:: Brano selezionato ::
La nuova linfa strutturale si estende anche allo sviluppo e alla progressione dei due avatar. Una volta scelta quale delle due sorelle impersonare, si aprirà davanti al giocatore una progressione molto più simile a un gioco di ruolo che a un fps, con tanto di skill tree, livelli, potenziamenti alle armi e quant’altro. Da qui viene la necessità di potenziarsi per bene prima di procedere con la storia sfruttando, come dicevamo, le tante attività secondarie sparse per il mondo di gioco. Jessie e Zophia possono sviluppare elementi quali la quantità massima di salute e scudi disponibili, la capacità di diventare invisibili per un certo lasso di tempo o di impugnare le gigantesche armi imbracciate dai numerosissimi soldati nemici, dando così vita a una discreta varietà di approcci ai numerosissimi scontri a fuoco. Perché sì, nonostante le tante novità, Wolfenstein: Youngblood rimane pur sempre un FPS nell’animo, ed è proprio negli scontri con le truppe nemiche che offre il meglio di sé, seppur con alcune limitazioni.
:::
:: Materiale fornito ::
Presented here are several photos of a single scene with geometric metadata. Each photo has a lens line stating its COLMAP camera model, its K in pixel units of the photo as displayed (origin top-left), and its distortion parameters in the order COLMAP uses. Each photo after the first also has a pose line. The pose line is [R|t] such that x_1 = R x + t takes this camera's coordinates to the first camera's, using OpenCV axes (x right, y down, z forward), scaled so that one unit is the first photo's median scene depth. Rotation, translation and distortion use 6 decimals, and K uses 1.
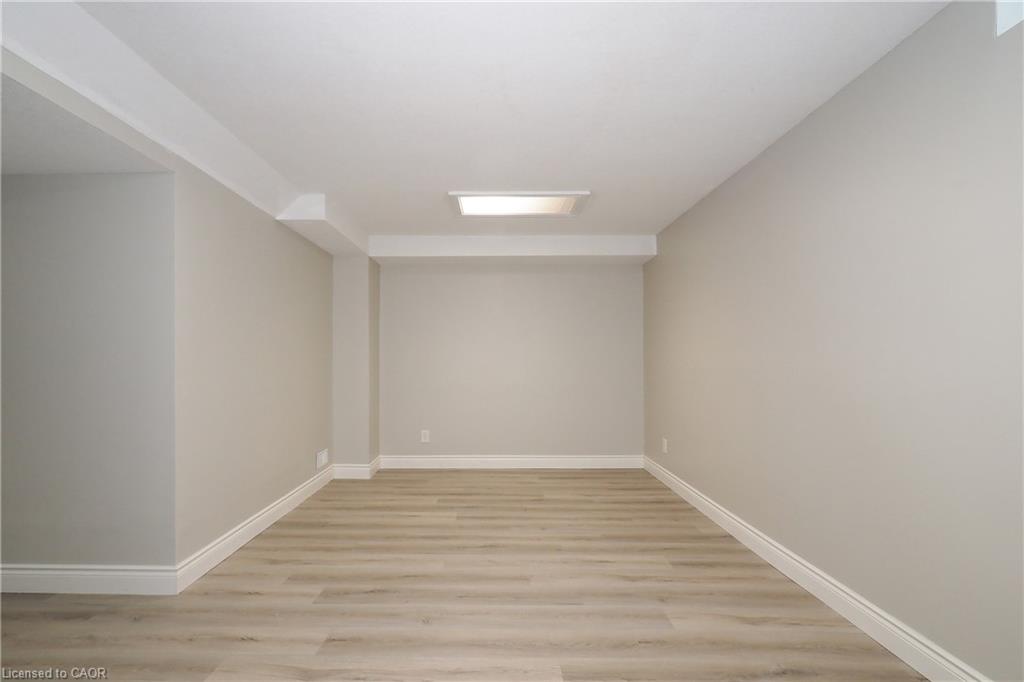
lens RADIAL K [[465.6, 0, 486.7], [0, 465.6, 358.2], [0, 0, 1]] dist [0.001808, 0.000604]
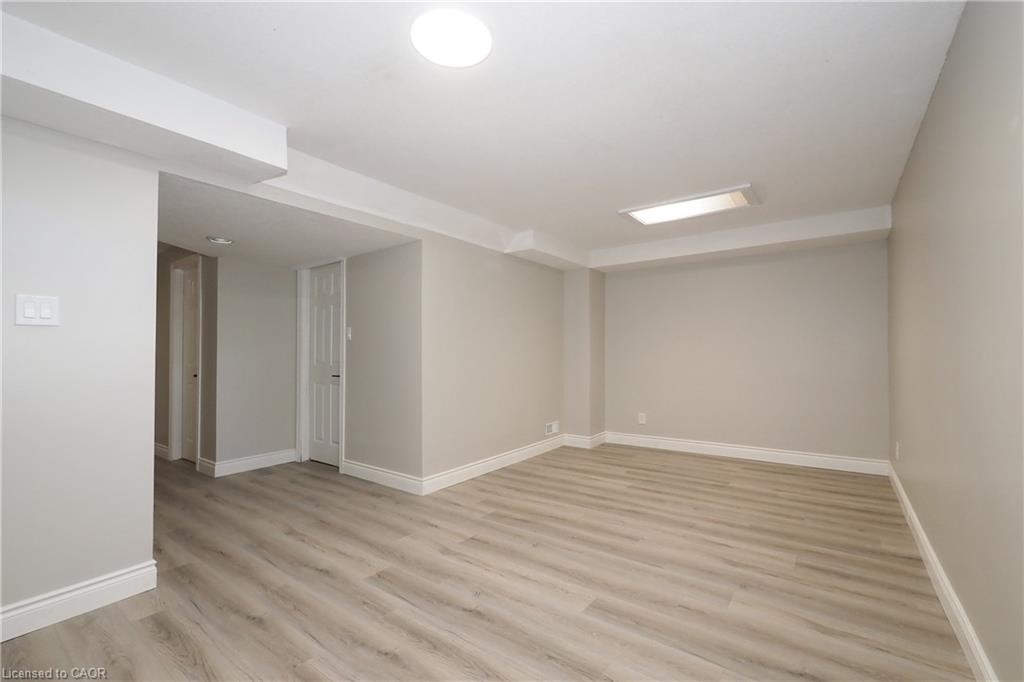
:::
**Istruzioni**
1. Stabilisci se ciascuna affermazione concorda con il brano su Wolfenstein: Youngblood, rispondendo sì o no e citando alla lettera le parole decisive: (a) la progressione dei personaggi somiglia più a un gioco di ruolo che a un fps; (b) Jessie e Zophia possono diventare invisibili in modo permanente; (c) il gioco rende al meglio nelle attività secondarie.
2. Fornisci il seguito del brano su Wolfenstein: Youngblood, a partire dalla sua ultima frase.

**Risposte attese**
1.
(a) Sì: "una progressione molto più simile a un gioco di ruolo che a un fps".
(b) No: "la capacità di diventare invisibili per un certo lasso di tempo".
(c) No: "è proprio negli scontri con le truppe nemiche che offre il meglio di sé".

2.
wolfenstein: youngblood

La natura ruolistica donata a Wolfenstein: Youngblood incide sulla progressione in più di un’occasione. Spesso è necessario fermarsi a livellare o a svolgere missioni secondarie per poter poi proseguire la storia ma, soprattutto, in alcuni frangenti sembra essere troppo marcata la natura di gioco pensato per essere fruito in cooperativa. Sì, l’obiettivo principale degli sviluppatori era quello di offrire un titolo pensato per giocare in compagnia, e da questo punto di vista la missione è più che riuscita. Giocare in compagnia di un amico è nettamente più vantaggioso e divertente, anche considerando il fatto che le forze naziste (sempre in numero massiccio, quasi soverchiante) risultano molto più semplici da tenere a bada in compagnia di un alleato “umano”. La sorella controllata dell’IA, infatti, si rende più volte protagonista di svarioni vari, lasciando nelle mani del giocatore l’incombenza di annientare i coriacei nemici. In verità, da questo punto di vista va fatta un’importante premessa: i nemici standard vanno giù che è un piacere, ma ciò non si può affermare per quelli speciali. Gli avversari più tosti, presenti in verità in grande quantità, necessitano un approccio molto più tattico e parsimonioso per essere sconfitti, e la soluzione più adeguata è quella di ricercare nel loro corpo l’ormai classico punto debole, contrassegnato dall’immancabile mirino di colore rosso.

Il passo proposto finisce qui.